Vorliegender Text
********

Gehe nach dem Ausschlussverfahren vor:

Wie Punkroiber schon geschrieben hat, kann es der Arbeitsspeicher sein, Wenn Du mehrere Riegel hast, dann probiere den Betrieb  mit jedem einzelnen. Ändert sich dadurch nichts, dann könnte es das Netzteil sein. Hab ich schon bei einigen Geräten gehabt. Ein Spannungsabfall im Bereich von Sekundenbruchteilen genügt, um den Arbeitsspeicher leeren, was dann den gleichen Effekt hat, wie defekter Arbeitsspeicher.


----------



## vw-cult (31. Januar 2005)

Hast du evtl. vor kurzem irgendwas eingebaut ? Könnte da schon der Grund liegen oder irgeneine Software die seitdem installiert ist? Ansonsten könnte es schon das Netzteil sein.


----------



## Wildthing (9. Februar 2005)

Besten Dank für Eure Tipps!
Der Arbeitsspeicher schien defekt zu sein. Ich habe mir einen neuen gekauft und bis
jetzt habe ich keine Probleme mehr. Das war jetzt mein zweites Problem und Ihr
hab mir das zweite Mal mit Erfolg geholfen.

Besten Dank nochmals!

Viele Grüße 

vom Grünschnabel

Wildthing


----------

********

Aufgaben
**A)** Was hat Wildthing im Forenthread über Arbeitsspeicher und Netzteil getan, nachdem der Arbeitsspeicher defekt zu sein schien?
**B)** Gib den Abschnitt des Forenthreads über Arbeitsspeicher und Netzteil wieder, der mit den Worten beginnt, in denen „Wie Punkroiber schon“ steht, und mit „(31. Januar 2005)“ schließt.

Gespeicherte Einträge
********

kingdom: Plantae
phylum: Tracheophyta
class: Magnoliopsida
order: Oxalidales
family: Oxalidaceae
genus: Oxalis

********

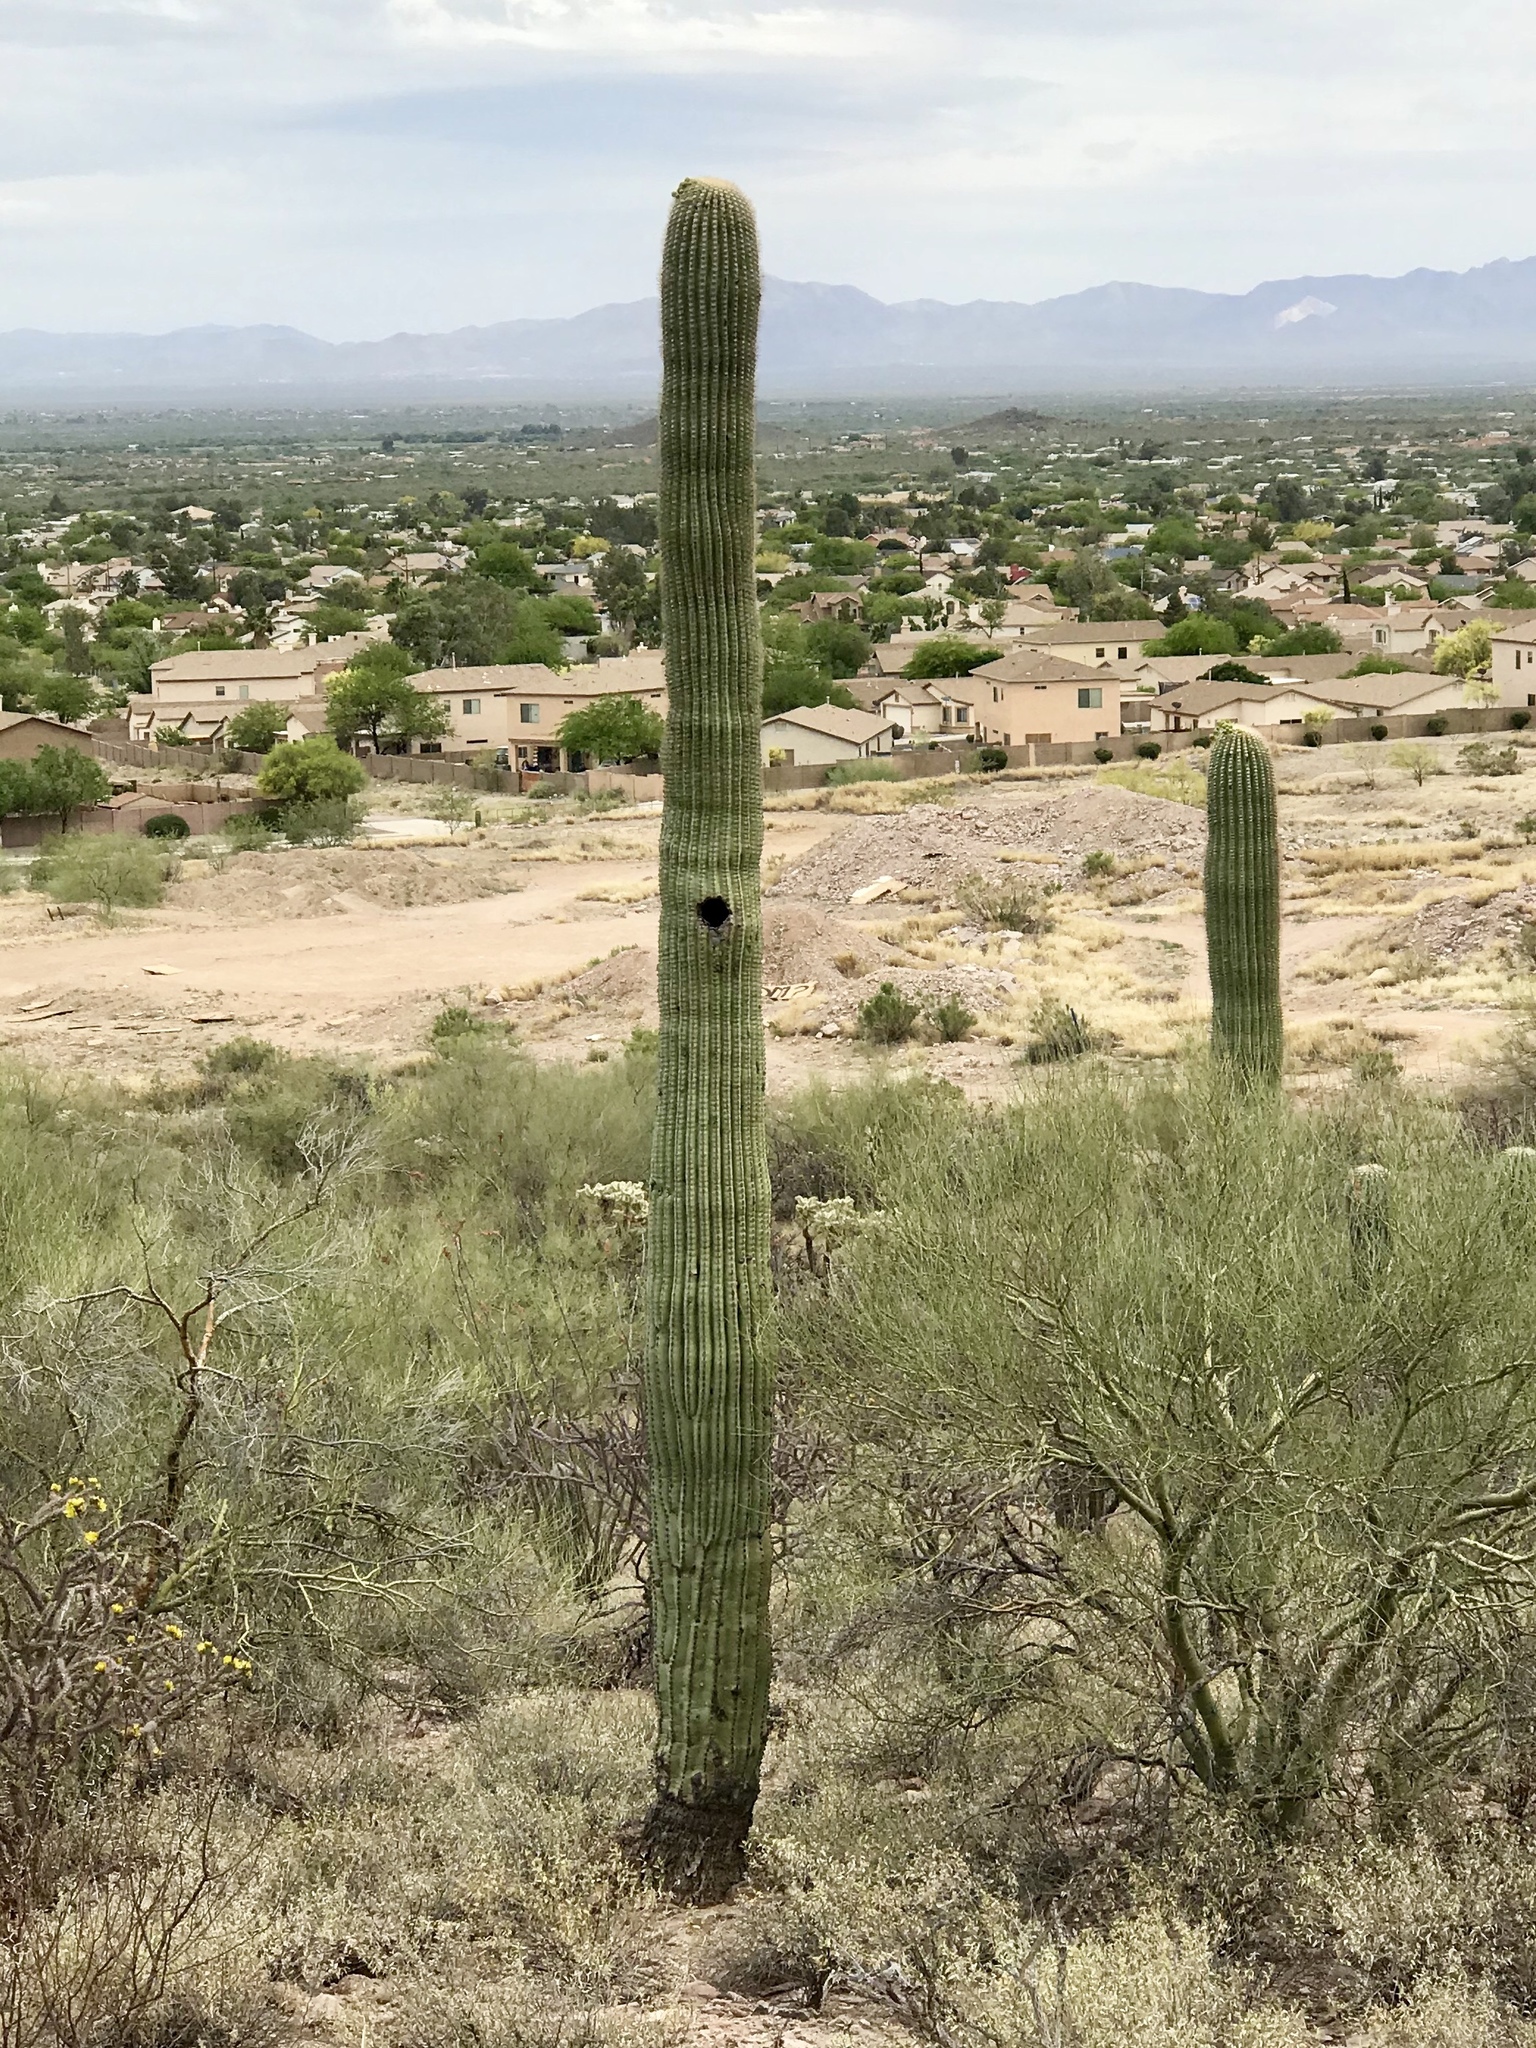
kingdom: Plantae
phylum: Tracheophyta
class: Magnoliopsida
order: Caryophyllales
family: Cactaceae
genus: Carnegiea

********

Lösungen
**A)** Wildthing hat sich einen neuen Arbeitsspeicher gekauft.

**B)**
Wie Punkroiber schon geschrieben hat, kann es der Arbeitsspeicher sein, Wenn Du mehrere Riegel hast, dann probiere den Betrieb  mit jedem einzelnen. Ändert sich dadurch nichts, dann könnte es das Netzteil sein. Hab ich schon bei einigen Geräten gehabt. Ein Spannungsabfall im Bereich von Sekundenbruchteilen genügt, um den Arbeitsspeicher leeren, was dann den gleichen Effekt hat, wie defekter Arbeitsspeicher.


----------



## vw-cult (31. Januar 2005)